The task: Write out, exactly as they appear, only the lines running from the line with "TASK-347, due: Jul 15 -> Jul 16" to the final line of the listing; include both.

============

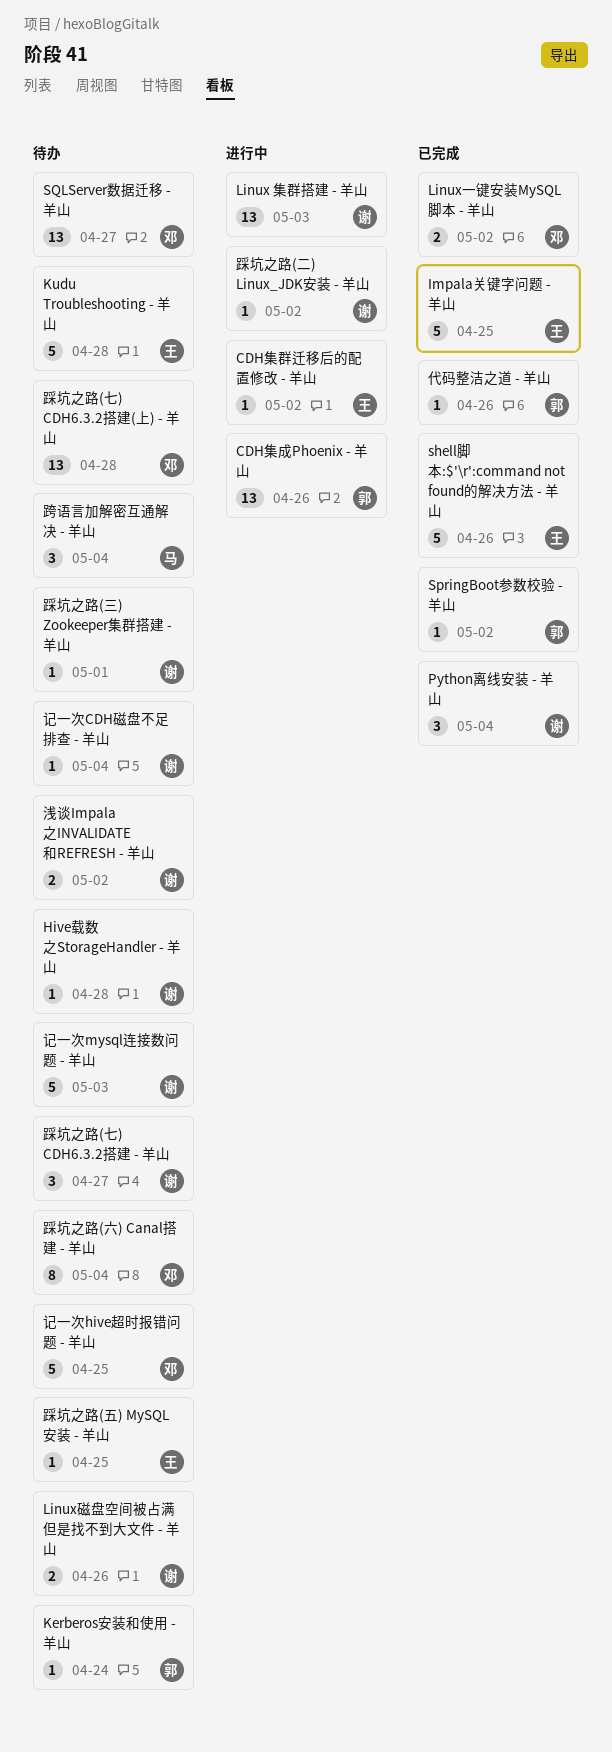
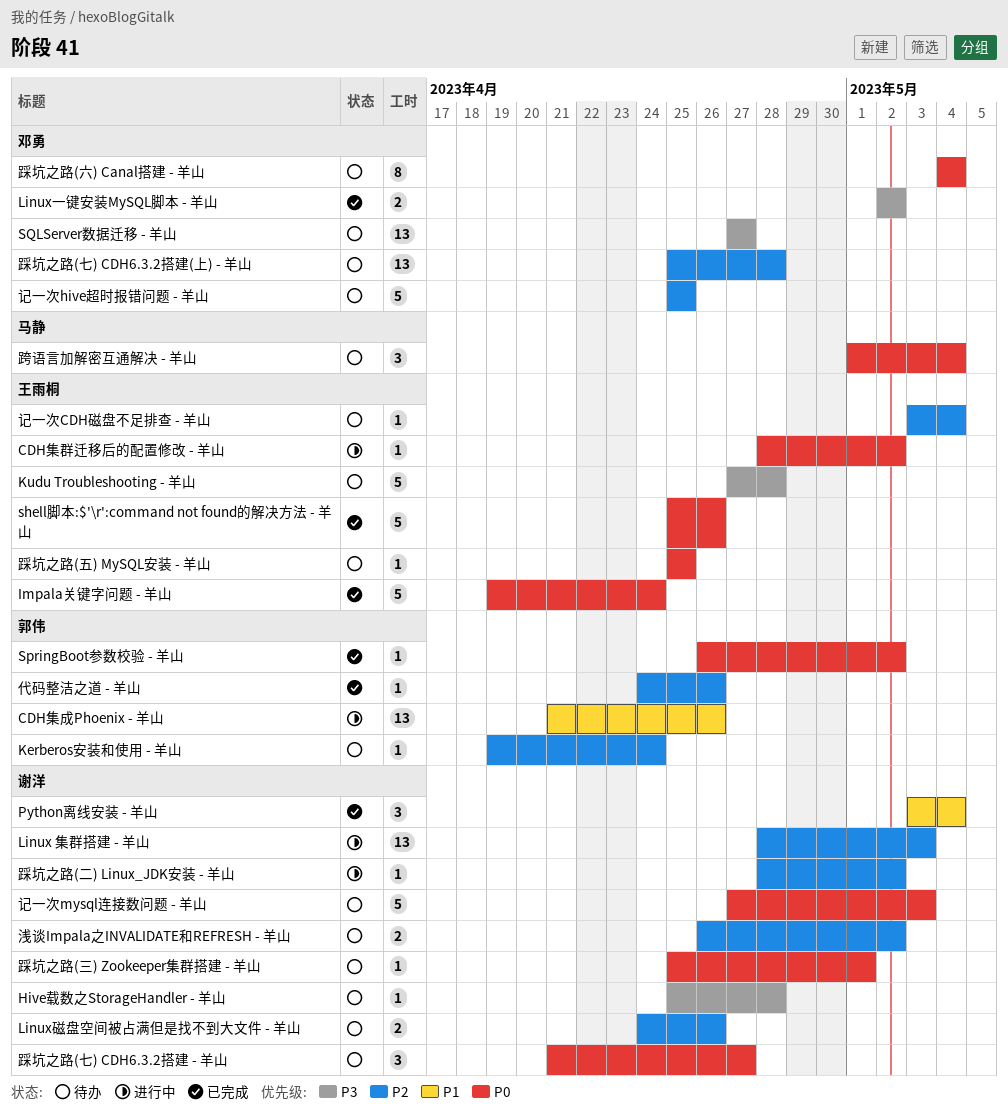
Impala关键字问题 - 羊山, due: Apr 25 -> Apr 24
记一次CDH磁盘不足排查 - 羊山, owner: 谢洋 -> 王雨桐

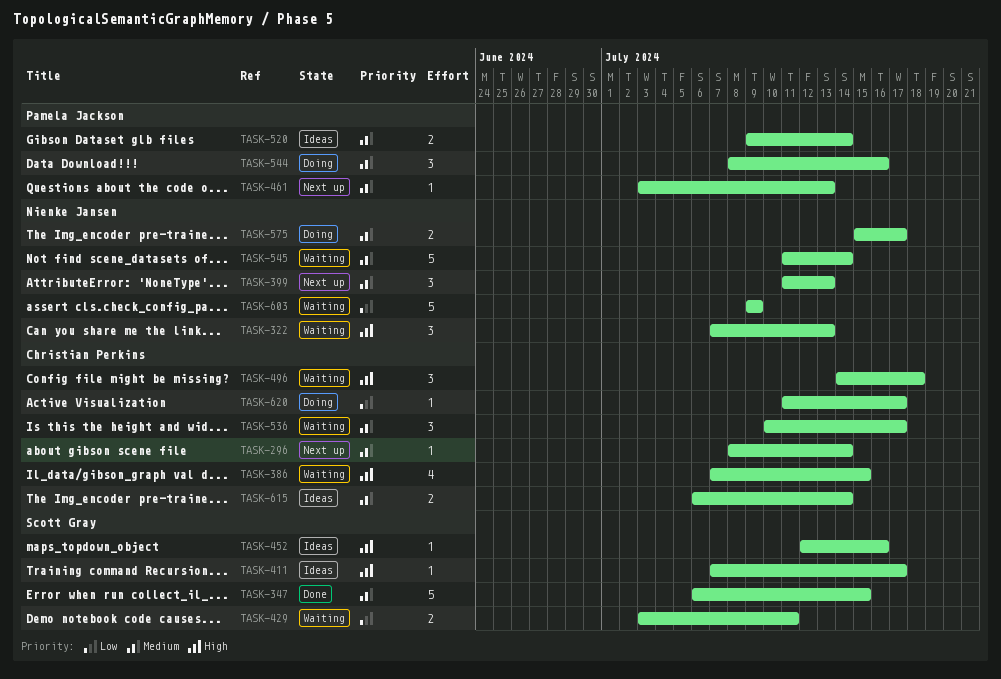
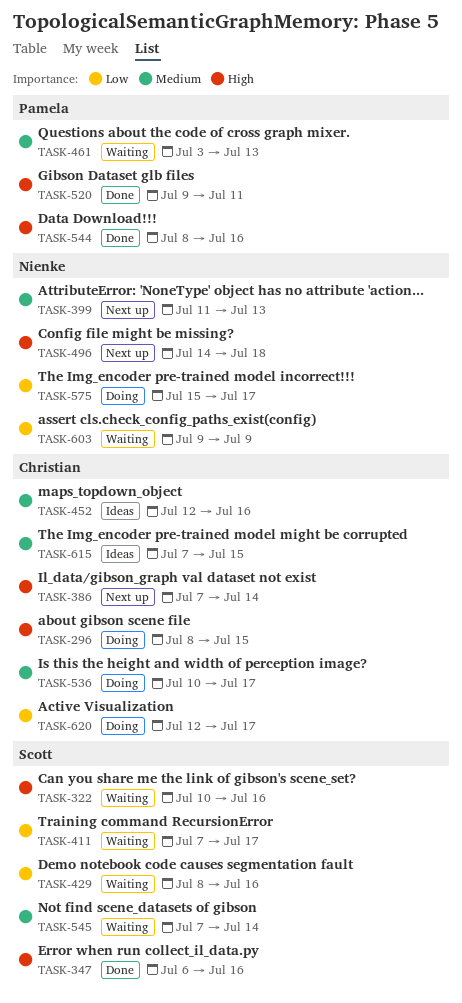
TASK-296, status: Next up -> Doing
TASK-296, priority: Medium -> High
TASK-296, due: Jul 14 -> Jul 15
TASK-322, owner: Nienke Jansen -> Scott Gray
TASK-322, start: Jul 7 -> Jul 10
TASK-322, due: Jul 13 -> Jul 16
TASK-347, priority: Medium -> High
TASK-347, due: Jul 15 -> Jul 16
TASK-386, status: Waiting -> Next up
TASK-386, due: Jul 15 -> Jul 14
TASK-411, status: Ideas -> Waiting
TASK-411, priority: High -> Low
TASK-429, start: Jul 3 -> Jul 8
TASK-429, due: Jul 11 -> Jul 16
TASK-452, owner: Scott Gray -> Christian Perkins
TASK-452, priority: High -> Medium
TASK-461, status: Next up -> Waiting
TASK-496, status: Waiting -> Next up
TASK-496, owner: Christian Perkins -> Nienke Jansen
TASK-520, status: Ideas -> Done
TASK-520, priority: Medium -> High
TASK-520, due: Jul 14 -> Jul 11
TASK-536, status: Waiting -> Doing
TASK-544, status: Doing -> Done
TASK-544, priority: Medium -> High
TASK-545, owner: Nienke Jansen -> Scott Gray
TASK-545, start: Jul 11 -> Jul 7
TASK-575, priority: Medium -> Low
TASK-615, start: Jul 6 -> Jul 7
TASK-615, due: Jul 14 -> Jul 15
TASK-620, start: Jul 11 -> Jul 12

============

Reply to the exercise:
TASK-347, due: Jul 15 -> Jul 16
TASK-386, status: Waiting -> Next up
TASK-386, due: Jul 15 -> Jul 14
TASK-411, status: Ideas -> Waiting
TASK-411, priority: High -> Low
TASK-429, start: Jul 3 -> Jul 8
TASK-429, due: Jul 11 -> Jul 16
TASK-452, owner: Scott Gray -> Christian Perkins
TASK-452, priority: High -> Medium
TASK-461, status: Next up -> Waiting
TASK-496, status: Waiting -> Next up
TASK-496, owner: Christian Perkins -> Nienke Jansen
TASK-520, status: Ideas -> Done
TASK-520, priority: Medium -> High
TASK-520, due: Jul 14 -> Jul 11
TASK-536, status: Waiting -> Doing
TASK-544, status: Doing -> Done
TASK-544, priority: Medium -> High
TASK-545, owner: Nienke Jansen -> Scott Gray
TASK-545, start: Jul 11 -> Jul 7
TASK-575, priority: Medium -> Low
TASK-615, start: Jul 6 -> Jul 7
TASK-615, due: Jul 14 -> Jul 15
TASK-620, start: Jul 11 -> Jul 12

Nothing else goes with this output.